Clinical Outcomes of Different Calcified Culprit Plaques in Patients with Acute Coronary Syndrome
Round 1
Reviewer 1 Report
This is an attractive study aimed at confirming the value of coronary calcification as categorized by Sugiyama et al. in 2019 to predict survival after ACS using a small single-centre retrospective series of patients undergoing PCI. The authors are to be congratulated for this initiative and a well reported series. Besides a revision of English language by a native reviser (only a few minor changes are needed), some methodological improvements and clarifications are required to support authors' conclusions.
MINOR CHANGES
Overall (including abstract)
- Using “long-term” to describe your outcomes can be misleading when based on a 2-year median follow-up after ACS. Either avoid mentioning a “long-term” duration or use mid-term or mid/long-term instead
-When describing study methods, results, conclusions....... you should always refer to culprit lesions, not to a wider population of coronary patients. You rightly admit this in Limitations but should make it also clear in your statements along the paper.
- Use µm instead of um
Introduction
- Line 1. You mention studies (in plural) but include only a single reference. Please add direct original references supporting your statement
- Lines 2-3. I agree with your point, but this is not obvious; you should mention existing references to support this.
Methods
- Clinical follow-up. "...by hospital visit or phone call...". Please specify: Was this performed prospectively and with a time planning? At what time intervals? Was the phone interviewer qualified (MD?)?
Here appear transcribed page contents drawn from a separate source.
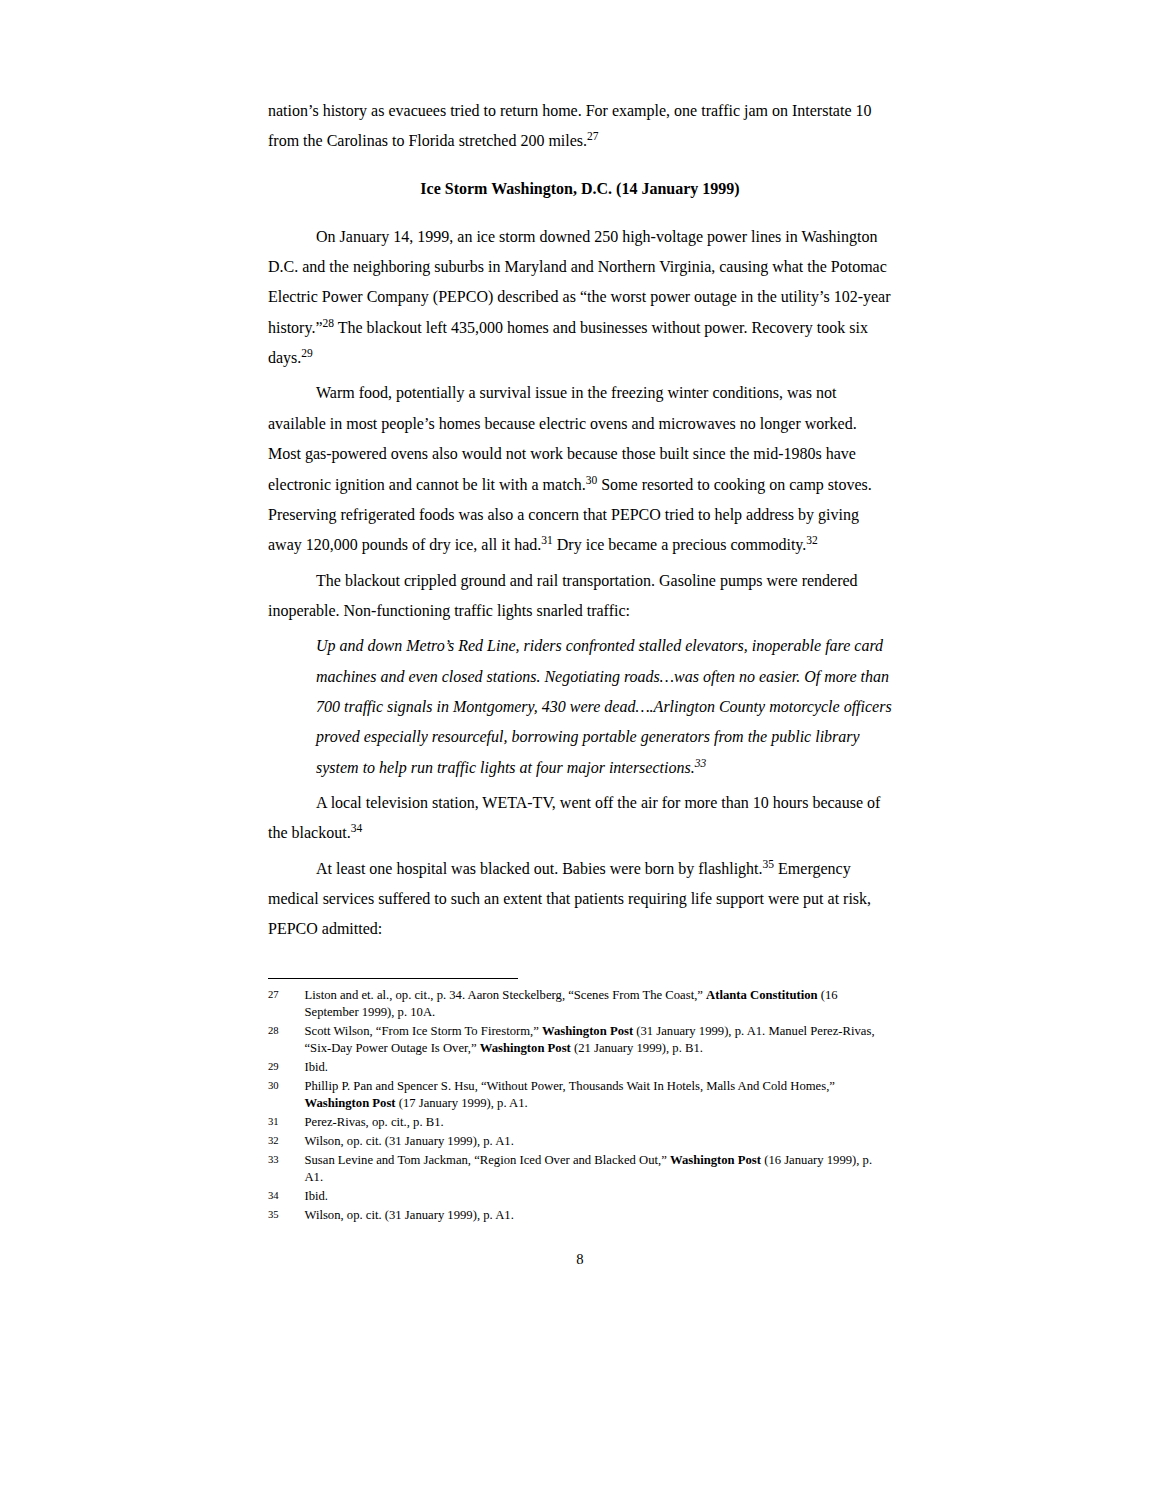nation’s history as evacuees tried to return home. For example, one traffic jam on Interstate 10 from the Carolinas to Florida stretched 200 miles.27
Ice Storm Washington, D.C. (14 January 1999)
On January 14, 1999, an ice storm downed 250 high-voltage power lines in Washington D.C. and the neighboring suburbs in Maryland and Northern Virginia, causing what the Potomac Electric Power Company (PEPCO) described as “the worst power outage in the utility’s 102-year history.”28 The blackout left 435,000 homes and businesses without power. Recovery took six days.29
Warm food, potentially a survival issue in the freezing winter conditions, was not available in most people’s homes because electric ovens and microwaves no longer worked. Most gas-powered ovens also would not work because those built since the mid-1980s have electronic ignition and cannot be lit with a match.30 Some resorted to cooking on camp stoves. Preserving refrigerated foods was also a concern that PEPCO tried to help address by giving away 120,000 pounds of dry ice, all it had.31 Dry ice became a precious commodity.32
The blackout crippled ground and rail transportation. Gasoline pumps were rendered inoperable. Non-functioning traffic lights snarled traffic:
Up and down Metro’s Red Line, riders confronted stalled elevators, inoperable fare card machines and even closed stations. Negotiating roads…was often no easier. Of more than 700 traffic signals in Montgomery, 430 were dead….Arlington County motorcycle officers proved especially resourceful, borrowing portable generators from the public library system to help run traffic lights at four major intersections.33
A local television station, WETA-TV, went off the air for more than 10 hours because of the blackout.34
At least one hospital was blacked out. Babies were born by flashlight.35 Emergency medical services suffered to such an extent that patients requiring life support were put at risk, PEPCO admitted:
27
Liston and et. al., op. cit., p. 34. Aaron Steckelberg, “Scenes From The Coast,” Atlanta Constitution (16 September 1999), p. 10A.
28
Scott Wilson, “From Ice Storm To Firestorm,” Washington Post (31 January 1999), p. A1. Manuel Perez-Rivas, “Six-Day Power Outage Is Over,” Washington Post (21 January 1999), p. B1.
29
Ibid.
30
Phillip P. Pan and Spencer S. Hsu, “Without Power, Thousands Wait In Hotels, Malls And Cold Homes,” Washington Post (17 January 1999), p. A1.
31
Perez-Rivas, op. cit., p. B1.
32
Wilson, op. cit. (31 January 1999), p. A1.
33
Susan Levine and Tom Jackman, “Region Iced Over and Blacked Out,” Washington Post (16 January 1999), p. A1.
34
Ibid.
35
Wilson, op. cit. (31 January 1999), p. A1.
8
- Statistical analysis. A propensity score matched analysis appears to be an optimal approach to analyse your data according to current standards. Please justify why you are using just multivariate regression instead (maybe inadequate number of patients? Limitations for matching? If so, acknowledge this as a limitation or alternatively perform a propensity score analysis.
- Statistical analysis. “...multivariate ...included variables with p < 0.05..." Despite this being specified in the Supplement, you should report in the main article all the variables (or at least variable types) that were considered for selection for this analysis. This is key information.
Results
- Clinical outcomes. You compare the total incidence of MACE. However, since follow-up durations are not exactly the same for the 3 groups, exposure times may not be comparable. You should use a landmark time for this analysis. For instance: MACE at 1 year or at 2 years (provided enough patients are available). Otherwise, you should only report Kaplan-Meier analysis to allow considering data for the whole varied follow-up durations.
- Kaplan-Meier analysis. Please confirm here that all required baseline and procedural variables were considered for univariate analyses and potential selection for multivariate analysis.
- Kaplan-Meier analysis. For your main conclusions on the group with eruptive calcified nodules, it is not clear to the reader which is the reference group for comparison: other calcification groups (pooled)? calcified protrusion? This is difficult to interpret taking into account you include superficial calcification as an additional variable for univariate analyses.
Discussion
- Please adjust your comments to include changes suggested for previous sections.
Author Response
Please see the attachment
Author Response File: Author Response.docx
Reviewer 2 Report
1. There is a small number in calcified nodule and protrusion lesion. so, I don't know for statistically significant difference among calcified 3 types.
2. describe for LV systolic function. ex) ejection fraction in LV
3. MACE was defined as a composite event of cardiac death, non-fatal myocardial infarction, ischemia-driven revascularization (IDR), non-fatal stroke, major bleeding, and rehospitalization caused by unstable or progressive angina. However, if only OCT target blood vessels are evaluated, MACE should be done as cardiac death, target-vessel MI, and ischemic-driven revascularization. I think we should look at the results with this and look at the rest as 2ndary outcoms.
4. Since the left ventricular EF affects the patient's prognosis, we should check the statistics again by putting the left ventricular EF as a variable.